Hope you all enjoyed you non-nutritional dinner, and that the boy was able to lift you out of the hole a little bit. Thanks for the mention. Getting ready to post
I’m sorry to hear that you had a rough night. I got back on track today and I’m going to be ok. Energy level way better. Tristan did help, but he was VERY tired from running around being a crazy boy all day, so he really didn’t do or say much. Amanda and I both felt better by bedtime.
That’s good to hear :) Now if this consistent bordering on migraine headache would go away, I might feel somewhat human…maybe
That sounds miserable. I can’t function with a headache, but I guess it’s worse because I stare at a screen all day. My morning energy has run out and now I’m barely hanging on. I’m feeling depressed. But I’m resolved to stay and fight through it.
It’s more annoying than anything. I’d rather have a headache than shitting my brains out like I did on the Zoloft (probably TMI, but oh well) I had no energy this morning, but forced myself to take a walk and I feel much better. I keep trying to send you some energy through Wifi, but apparently it only wants bitcoins. Fucker. You can make it-maybe you need some more coffee :)
Haha, bitcoins. You might be right about the coffee. I have a little 4 cup brewer at my desk and have already done two of them. But the coffee boost only really managed to clear the cobwebs out of my brain earlier. I will try with hopes of doing something good and tasty.
I will not be texting from the bathroom anymore.
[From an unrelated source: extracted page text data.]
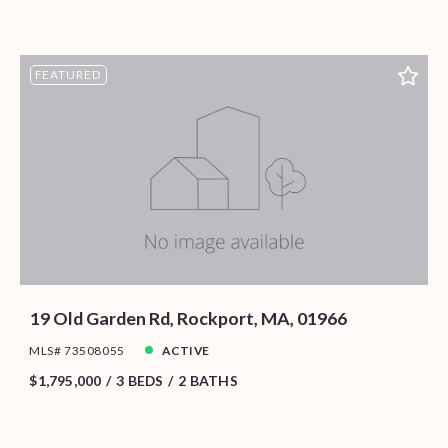
FEATURED
19 Old Garden Rd, Rockport, MA, 01966
MLS# 73508055
ACTIVE
$1,795,000
3 BEDS
2 BATHS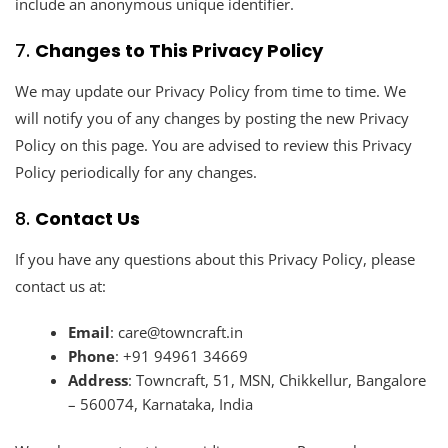
include an anonymous unique identifier.
7.
Changes to This Privacy Policy
We may update our Privacy Policy from time to time. We
will notify you of any changes by posting the new Privacy
Policy on this page. You are advised to review this Privacy
Policy periodically for any changes.
8.
Contact Us
If you have any questions about this Privacy Policy, please
contact us at:
Email
:
care@towncraft.in
Phone
:
+91 94961 34669
Address
: Towncraft, 51, MSN, Chikkellur, Bangalore
– 560074, Karnataka, India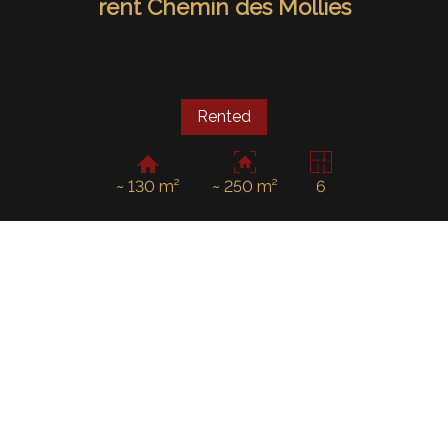
rent Chemin des Mollies
Rented
~ 130 m²
~ 250 m²
6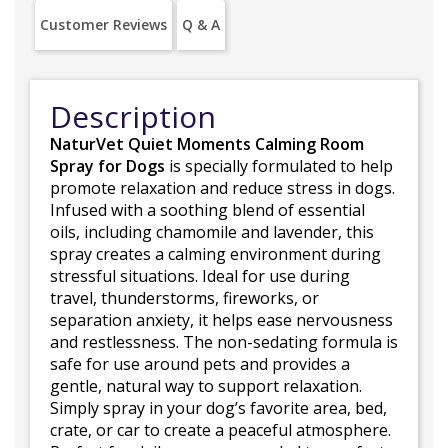
Customer Reviews
Q & A
Description
NaturVet Quiet Moments Calming Room
Spray for Dogs
is specially formulated to help
promote relaxation and reduce stress in dogs.
Infused with a soothing blend of essential
oils, including chamomile and lavender, this
spray creates a calming environment during
stressful situations. Ideal for use during
travel, thunderstorms, fireworks, or
separation anxiety, it helps ease nervousness
and restlessness. The non-sedating formula is
safe for use around pets and provides a
gentle, natural way to support relaxation.
Simply spray in your dog’s favorite area, bed,
crate, or car to create a peaceful atmosphere.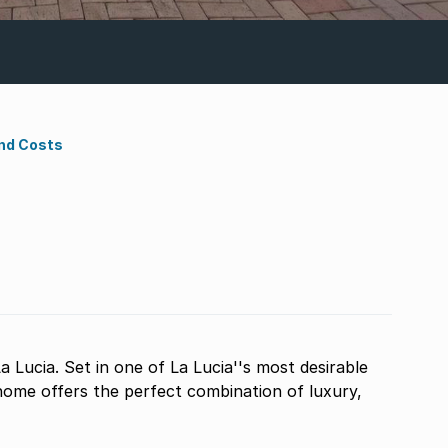
nd Costs
a Lucia. Set in one of La Lucia''s most desirable
home offers the perfect combination of luxury,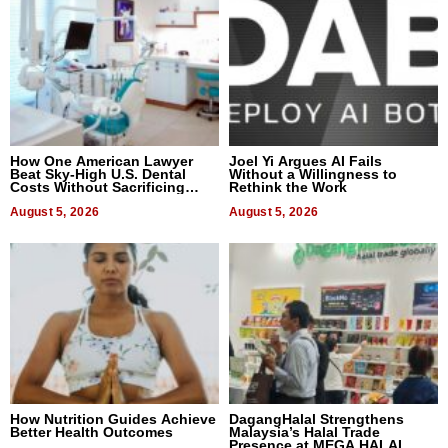
How One American Lawyer
Joel Yi Argues AI Fails
Beat Sky-High U.S. Dental
Without a Willingness to
Costs Without Sacrificing
Rethink the Work
Quality
August 5, 2026
August 5, 2026
How Nutrition Guides Achieve
DagangHalal Strengthens
Better Health Outcomes
Malaysia’s Halal Trade
Presence at MEGA HALAL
My new phone doesn’t get signal in there. So replies every 2 hours or so. Be well.
Sold your soul for a iPhone6 and can’t even use it indoors! Hahahaha-sorry that just tickled me! I’m talking to Andrea, so I’m gonna be ok for now :)
Yes. Gloat all you want. I’m quite pleased with it, despite not being able to look on it in the belly of a massive concrete building. Such issues do not constitute a relevant issue. Glad to hear you are doing better.